Pick a door, any door

Say Goodbye to Your Intuition With Monty Hall


Sitting behind one of three doors in front of you is a brand new luxury car. You are a contestant on the iconic game show Let’s Make a Deal hosted by the charismatic Monty Hall, and you have a rare once-in-a-lifetime opportunity to win the car of your dreams. Unfortunately for you, two of the three doors contain a goat—one of the last things you would want to win. Since you’re familiar with the style of the game show, you know that the host Monty Hall is aware of which door the car is secretly behind. It is time to place your guess and possibly win it all.

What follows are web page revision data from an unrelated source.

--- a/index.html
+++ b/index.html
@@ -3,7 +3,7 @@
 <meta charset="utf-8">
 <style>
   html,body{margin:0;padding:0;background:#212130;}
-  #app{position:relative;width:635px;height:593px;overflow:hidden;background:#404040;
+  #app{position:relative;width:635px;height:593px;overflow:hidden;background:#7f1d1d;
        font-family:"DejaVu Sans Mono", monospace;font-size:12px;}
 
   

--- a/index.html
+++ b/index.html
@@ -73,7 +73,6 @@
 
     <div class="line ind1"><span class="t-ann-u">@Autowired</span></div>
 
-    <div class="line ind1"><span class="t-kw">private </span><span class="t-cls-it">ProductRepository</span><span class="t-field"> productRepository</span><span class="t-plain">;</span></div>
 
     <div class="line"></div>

   Whether you won your dream car or not, there is a puzzle hidden inside this game show, which is often referred to as the Monty Hall problem. The burning question: is it in the contestant’s best interest to stay or switch? When most people are presented with that choice, they automatically believe that their choice has no statistical significance. Since it’s 50/50 anyway, people tend to stick with their gut and stay with their original door. Plus, if you had the right door at first and switched away from it, the loss would feel much more painful.

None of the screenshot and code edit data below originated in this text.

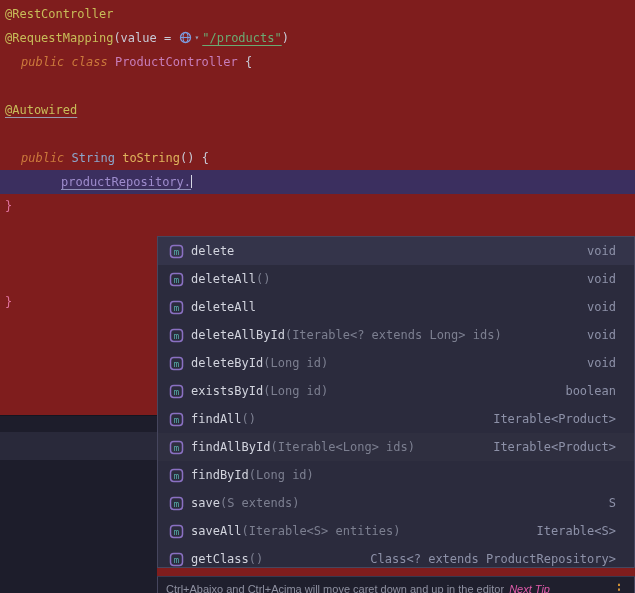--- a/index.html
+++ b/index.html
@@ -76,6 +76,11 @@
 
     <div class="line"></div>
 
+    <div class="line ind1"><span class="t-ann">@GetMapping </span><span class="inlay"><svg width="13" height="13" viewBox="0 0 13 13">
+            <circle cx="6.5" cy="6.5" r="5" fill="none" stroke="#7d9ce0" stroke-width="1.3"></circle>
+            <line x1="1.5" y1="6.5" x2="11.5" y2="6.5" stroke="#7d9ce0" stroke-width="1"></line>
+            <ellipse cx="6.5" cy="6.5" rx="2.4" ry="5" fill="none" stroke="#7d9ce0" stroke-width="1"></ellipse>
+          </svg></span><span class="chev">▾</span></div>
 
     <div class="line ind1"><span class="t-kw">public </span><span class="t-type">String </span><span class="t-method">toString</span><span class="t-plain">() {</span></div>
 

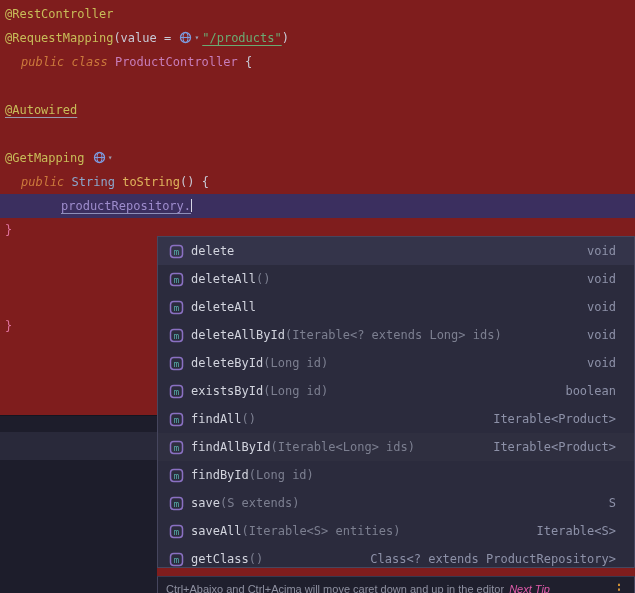--- a/index.html
+++ b/index.html
@@ -84,7 +84,7 @@
 
     <div class="line ind1"><span class="t-kw">public </span><span class="t-type">String </span><span class="t-method">toString</span><span class="t-plain">() {</span></div>
 
-    <div class="line ind2 hl"><span class="t-ref">productRepository.</span><span class="caret"></span></div>
+    <div class="line ind2 hl"><span class="caret"></span></div>
 
     <div class="line ind1"><span class="t-brace">}</span></div>
 

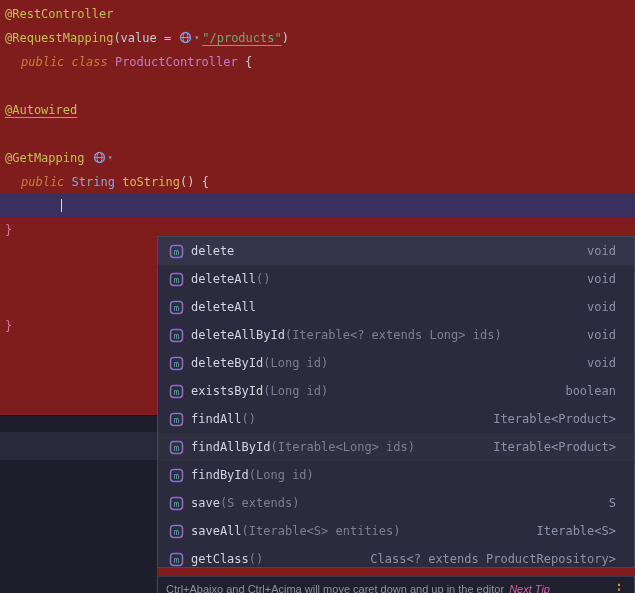--- a/index.html
+++ b/index.html
@@ -123,6 +123,7 @@
               <text x="7.5" y="11" font-size="9" fill="#57b0aa" text-anchor="middle" font-family="DejaVu Sans Mono, monospace">m</text>
             </svg></span>
           <span class="mname">deleteAll</span>
+          <span class="mparams">(Iterable&lt;? extends Product&gt; entities)</span>
           <span class="mret">void</span>
         </div>
         <div class="crow">

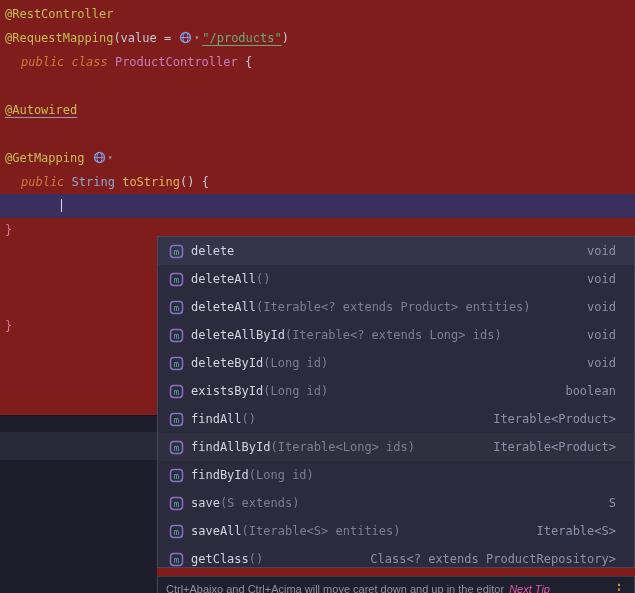--- a/index.html
+++ b/index.html
@@ -178,6 +178,7 @@
             </svg></span>
           <span class="mname">findById</span>
           <span class="mparams">(Long id)</span>
+          <span class="mret">Optional&lt;Product&gt;</span>
         </div>
         <div class="crow">
           <span class="micon"><svg width="15" height="15" viewBox="0 0 15 15">

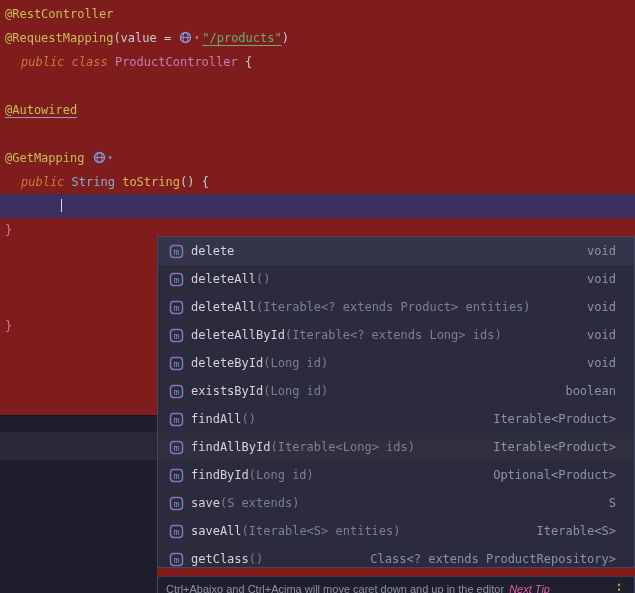--- a/index.html
+++ b/index.html
@@ -186,7 +186,7 @@
               <text x="7.5" y="11" font-size="9" fill="#57b0aa" text-anchor="middle" font-family="DejaVu Sans Mono, monospace">m</text>
             </svg></span>
           <span class="mname">save</span>
-          <span class="mparams">(S extends)</span>
+          <span class="mparams">(S findAll)</span>
           <span class="mret">S</span>
         </div>
         <div class="crow">

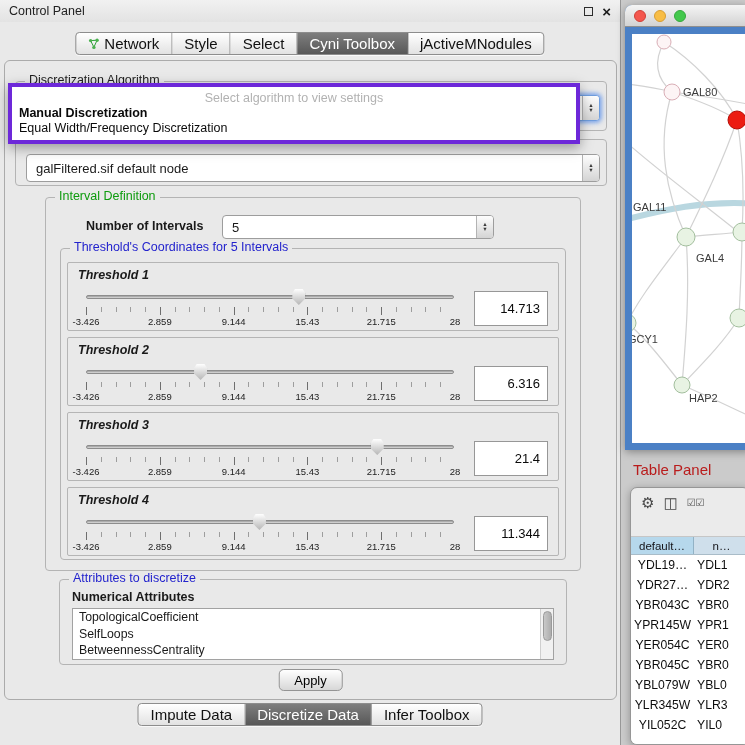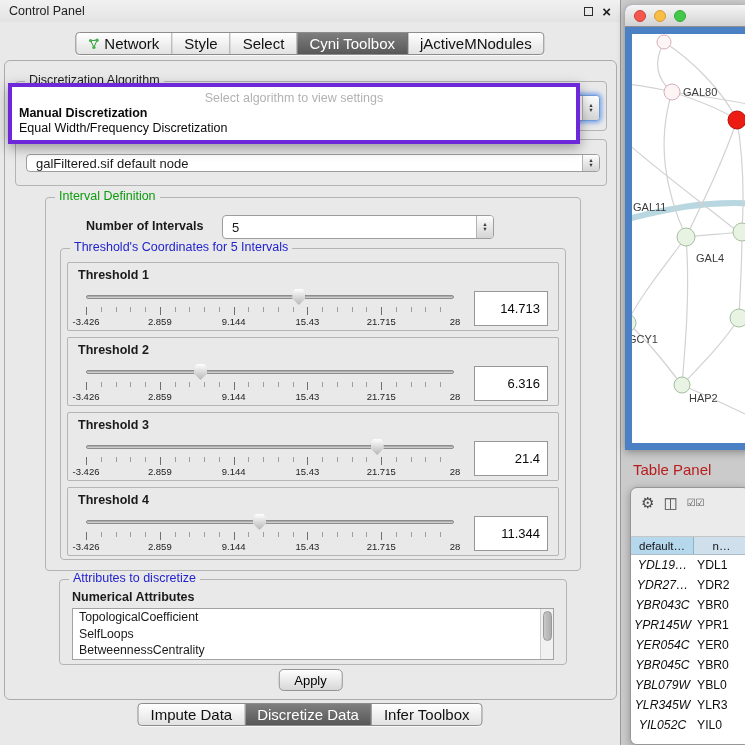--- a/index.html
+++ b/index.html
@@ -62,7 +62,7 @@
   .algo-popup .item.bold { font-weight:bold; }
 
   .td-group { left:10px; top:78px; width:592px; height:47px; }
-  .td-combo { left:10px; top:14px; width:574px; height:18px; }
+  .td-combo { left:10px; top:14px; width:574px; height:28px; }
 
   .interval-group { left:40px; top:136px; width:536px; height:374px; }
   .num-label { position:absolute; left:40px; top:21px; font-weight:bold; font-size:12.5px; }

   However, that thinking is flawed. The true probability of winning if you stay with your initial pick is only 1/3, while the chances of winning if you switch are 2/3. This appears to defy all logic: how is it possible that the other door is twice as likely to have the car behind it? The answer lies in the behavior of the host. There are three assumptions for how the host will act in order for the uneven probabilities to hold true.

  1. The host must always open a door that was not picked by the contestant.
  2. The host must always open a door to reveal a goat and never the car.
  3. The host must always offer the chance to switch between the originally chosen door and the remaining closed door.

   Assuming those three conditions are met, the long-term probability of winning if the contestant switches will be around 66.7%. That doesn’t mean that switching is a guaranteed victory for the contestant because they will still lose a third of the time, but switching is the best decision to make without any further knowledge.

   Any time the contestant picks a door, the host will always reveal a different door with a goat behind it. We can all agree that the chances of guessing the correct door at first are 1/3 before the host reveals anything. Since the host will reveal a door with a goat behind it regardless of whether your pick is correct or not, the initial 1/3 probability for the original guess remains unchanged. That means all the remaining probability concentrates into the door the contestant didn’t pick, causing the probability of it containing the goat to become 2/3. Below is a chart to help visualize all the outcomes.

   As the figure shows, switching is the right choice for the contestant 2/3 of the time. In case this problem still seems impossible, perhaps it would be helpful to consider an exaggerated version of the puzzle. Imagine there were 100 doors, only one of which has a car behind it. Once the contestant selects a door, they will only have a 1/100 chance of getting it right. The host, knowing where the car is, will always reveal 98 of the doors with goats behind them no matter what the contestant’s initial pick was. There will still be one door remaining that the host suspiciously chose not to open. Therefore, it stands to reason that the contestant should always switch away from their original guess; after all, their odds are still at 1/100. All the probability from the 98 doors that the host revealed concentrates into the remaining door, not the door the contestant guessed. Switching in this case will allow the contestant to win 99% of the time. While this problem makes more intuitive sense with 100 doors, the exact same logic applies when there are only three, like in the game show.

   If you are still feeling a little perplexed, there is no need to worry. The Monty Hall Problem is notorious for stumping people from all walks of life, including but not limited to mathematicians with PhDs. Even with detailed explanations, computer simulations, and formal mathematical proofs, some very intelligent people do not accept the solution. Even Paul Erdős, one of the greatest mathematical minds of the 20th century, was unconvinced that the probabilities were unequal until he was shown a simulation that definitively confirmed it. There is a breathtaking amount of complexity in a problem that appears so simple at a first glance.